*Source text:*
· · · · ·

Ribonuclease: From kcat/KM to the Clinic

Abstract

The vast majority of extant drugs are small molecules that block the flow of biochemical information. Enzymes also have the potential to disrupt this flow. For example, ribonuclease A, which spawned the first enzymatic reaction mechanism and seminal advances in protein chemistry, is an efficient catalyst of RNA cleavage. We have discovered that this highly cationic enzyme naturally enters the cytosol of mammalian cells. By enabling ribonuclease A to evade a femtomolar cytosolic inhibitor protein, we have endowed it with the ability to cleave cellular RNA and thereby kill human cells. A variety of chemical and biological tools, especially “fluorogenic labels”, have enabled us to reveal the kinetic mechanism by which ribonuclease A exerts its cytotoxic activity. Importantly, ribonucleases have a marked preference for killing cancerous cells due to a nanomolar affinity for Globo H, a cell-surface glycan that is a human cancer antigen. An inhibitor-evading variant of the human homolog of ribonuclease A is in a Phase I clinical trial as a cancer chemotherapeutic agent. Patients have been treated with this enzyme at the University of Texas MD Anderson Cancer Center and the University of Wisconsin Carbone Cancer Center, and have achieved stable disease. Meanwhile, we have discovered that the cytosolic inhibitor protein is phosphorylated by enzymes of the ERK pathway, increasing its already prodigious affinity for ribonucleases. The clinical ribonuclease exhibits strongly synergistic toxicity with ERK-pathway inhibitors (e.g., trametinib and dabrafenib) towards lung cancer cells (including a KRASG12C variant) and melanoma cells (including BRAFV600E variants). Thus, decades of basic research on ribonuclease A are now poised to yield a drug. Support or Funding Information This work is supported by Grant R01 CA073808 (NIH). Structure of human ribonuclease (blue) bound to its natural inhibitor protein (red). The complex (Kd = 10−17 M) is the tightest known between biomolecules. This abstract is from the Experimental Biology 2018 Meeting. There is no full text article associated with this abstract published in The FASEB Journal.

· · · · ·

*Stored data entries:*
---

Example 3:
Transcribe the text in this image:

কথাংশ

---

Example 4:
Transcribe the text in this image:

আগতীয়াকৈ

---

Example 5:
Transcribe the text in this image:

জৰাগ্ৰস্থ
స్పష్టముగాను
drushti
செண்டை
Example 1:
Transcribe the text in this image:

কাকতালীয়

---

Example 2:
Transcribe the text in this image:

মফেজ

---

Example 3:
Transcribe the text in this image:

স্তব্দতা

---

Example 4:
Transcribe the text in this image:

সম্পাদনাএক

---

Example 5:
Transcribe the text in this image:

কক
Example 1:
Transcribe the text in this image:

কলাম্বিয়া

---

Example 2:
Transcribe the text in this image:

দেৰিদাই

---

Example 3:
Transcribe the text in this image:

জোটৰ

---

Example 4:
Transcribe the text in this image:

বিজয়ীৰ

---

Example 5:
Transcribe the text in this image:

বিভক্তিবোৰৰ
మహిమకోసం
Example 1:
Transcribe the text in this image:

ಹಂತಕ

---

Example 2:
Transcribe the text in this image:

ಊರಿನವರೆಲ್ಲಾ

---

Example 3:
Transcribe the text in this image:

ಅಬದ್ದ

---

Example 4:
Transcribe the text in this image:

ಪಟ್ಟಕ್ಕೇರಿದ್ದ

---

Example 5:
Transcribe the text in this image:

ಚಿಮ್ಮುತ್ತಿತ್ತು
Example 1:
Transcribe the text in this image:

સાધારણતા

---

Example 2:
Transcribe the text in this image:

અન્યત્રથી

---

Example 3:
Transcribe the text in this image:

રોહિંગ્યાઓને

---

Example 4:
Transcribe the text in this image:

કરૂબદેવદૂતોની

· · · · ·

*What the exercise asks:* Decide whether each statement agrees with the ribonuclease abstract, answering yes or no and quoting the deciding words. 1. Ribonuclease A enters the cytosol of mammalian cells on its own. 2. An inhibitor-evading variant of the human homolog of ribonuclease A is in a Phase II clinical trial. 3. Phosphorylation by enzymes of the ERK pathway lowers the inhibitor protein's affinity for ribonucleases.

*Your response:*
1. Yes: "this highly cationic enzyme naturally enters the cytosol of mammalian cells"
2. No: "is in a Phase I clinical trial as a cancer chemotherapeutic agent"
3. No: "increasing its already prodigious affinity for ribonucleases"